### To do
After going through the data below, state how many lines contain "parameter", and nothing else.

### Material to process

=== Begin Enclosure ===

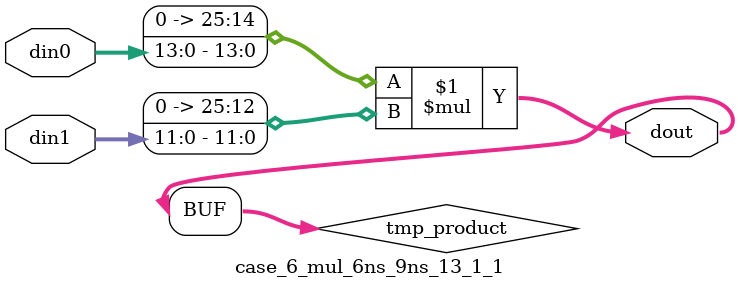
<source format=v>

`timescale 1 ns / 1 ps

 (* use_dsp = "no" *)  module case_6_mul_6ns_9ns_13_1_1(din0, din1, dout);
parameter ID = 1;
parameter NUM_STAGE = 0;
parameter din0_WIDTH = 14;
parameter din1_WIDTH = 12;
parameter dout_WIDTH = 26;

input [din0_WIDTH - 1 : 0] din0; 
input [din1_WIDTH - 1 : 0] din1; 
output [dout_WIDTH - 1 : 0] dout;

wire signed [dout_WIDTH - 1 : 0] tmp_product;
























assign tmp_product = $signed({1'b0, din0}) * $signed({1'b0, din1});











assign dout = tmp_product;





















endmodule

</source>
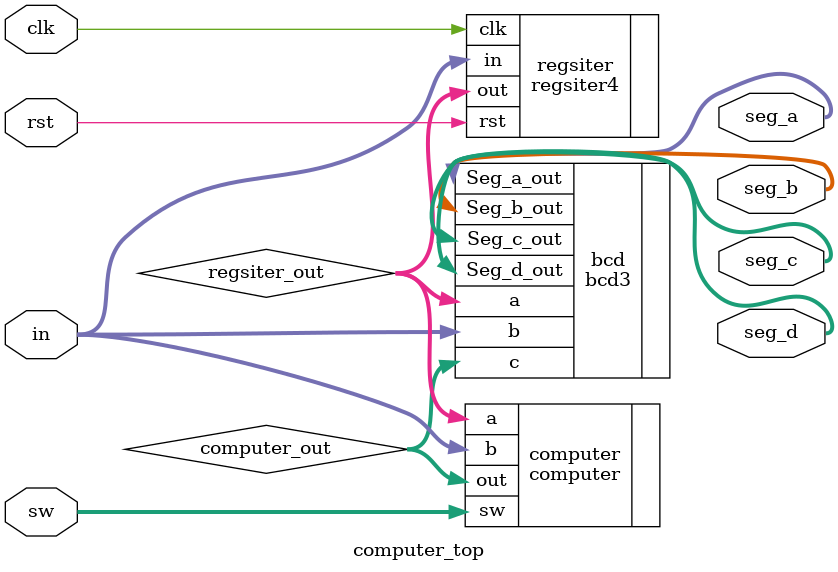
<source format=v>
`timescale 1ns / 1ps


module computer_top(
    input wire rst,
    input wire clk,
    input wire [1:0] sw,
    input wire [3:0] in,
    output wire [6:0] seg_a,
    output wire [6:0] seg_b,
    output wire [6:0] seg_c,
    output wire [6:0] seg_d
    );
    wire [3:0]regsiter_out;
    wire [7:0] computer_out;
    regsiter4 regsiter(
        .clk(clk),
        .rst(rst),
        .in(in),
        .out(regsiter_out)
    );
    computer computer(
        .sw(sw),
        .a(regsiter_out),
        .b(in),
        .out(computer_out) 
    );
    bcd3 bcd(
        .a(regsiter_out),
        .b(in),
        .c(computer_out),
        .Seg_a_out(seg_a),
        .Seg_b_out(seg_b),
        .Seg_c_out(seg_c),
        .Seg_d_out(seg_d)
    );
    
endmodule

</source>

=== End Enclosure ===

### Task output
5